Wer ein Stipendium bezieht, hat allerdings schlechte Karten beim Elterngeld. Ein Stipendium gilt nämlich nicht als Erwerbseinkommen und Geförderte erhalten beim Elterngeld grundsätzlich nur den Sockelbetrag von 300 Euro. Es lohnt sich allerdings, mit dem Stipendiengeber Kontakt aufzunehmen – viele verlängern die Laufzeit des Stipendiums um die Familienzeit.

Die Studienstiftung des deutschen Volkes etwa verlängert die Förderzeiten von frisch gebackenen Müttern und Vätern um bis zu zwölf Monate. Mütter erhalten zusätzlich drei Monate Verlängerung ihres Stipendiums aufgrund des Mutterschutzes.

Nach der Rückkehr aus der Elternzeit lässt sich die alltägliche wissenschaftliche Arbeit durchaus familienfreundlich organisieren. So können Besprechungen beispielsweise während Kita-Zeiten stattfinden und viele Aufgaben lassen sich auch vom heimischen Computer aus erledigen. Da viele Akademiker:innen keine Kinder haben, sind ihnen die erschwerten Bedingungen für Mutter und Väter oft nicht bewusst, aber sie sind sehr wohl zu Zugeständnissen bereit. Eltern sollten ihre Vorgesetzten und Kolleg:innen deshalb auf ihre spezifischen Bedürfnisse aufmerksam machen.
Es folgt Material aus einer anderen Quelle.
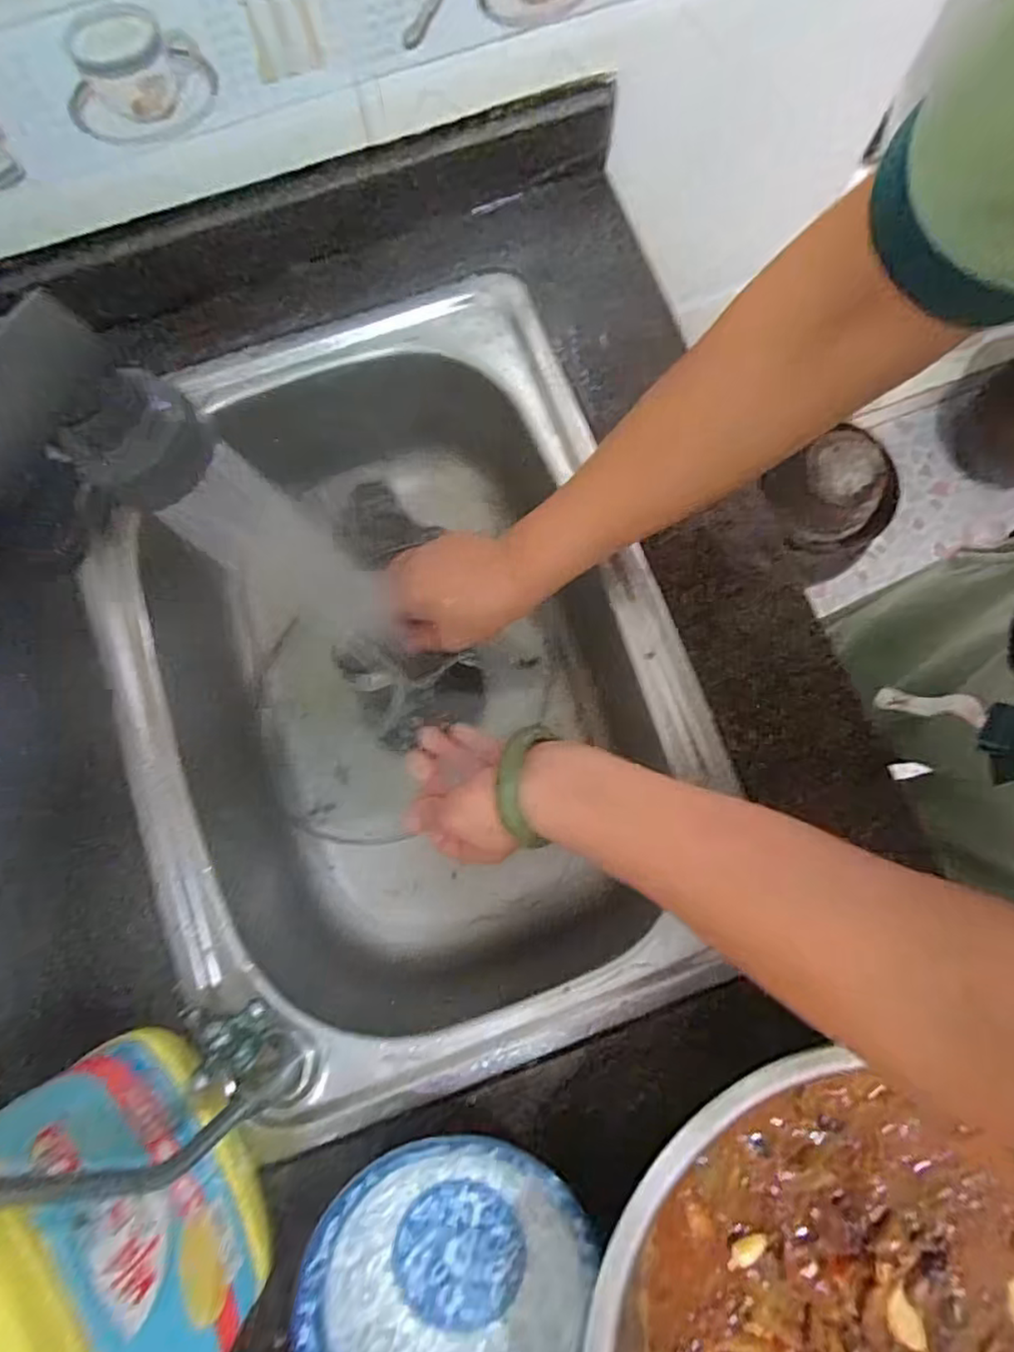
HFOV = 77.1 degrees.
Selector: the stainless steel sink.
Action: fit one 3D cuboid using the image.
[{"bbox_3d":[-0.077,0.007,0.487,0.360,0.172,0.505,-20,79,-3],"label":"stainless steel sink"}]

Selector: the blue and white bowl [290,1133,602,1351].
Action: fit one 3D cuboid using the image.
[{"bbox_3d":[-0.030,0.312,0.329,0.137,0.051,0.145,0,76,0],"label":"blue and white bowl"}]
Das Entwickeln von Notfallszenarien für den Fall, dass das Kind krank wird und eine nicht aufschiebbare Aufgabe zu erledigen ist, kann sinnvoll sein. Das ist umso wichtiger für Alleinerziehende. Es sollte außerdem frühzeitig überlegt werden, welche Tätigkeiten und Arbeitszeitmodelle der Familiensituation entsprechen und welche sich gar nicht vereinbaren lassen. Gerade Laborarbeiten werden schnell zum Problem – die Experimente folgen einem strengen Protokoll, das eine plötzliche Erkältung eines Kindes natürlich nicht vorsieht. Vielleicht können Kolleg:innen diese Arbeiten übernehmen. Gegebenenfalls kommt der Wechsel zu einem verwandten Forschungsgebiet in Frage, in dem der Faktor Zeit eine geringere Rolle spielt.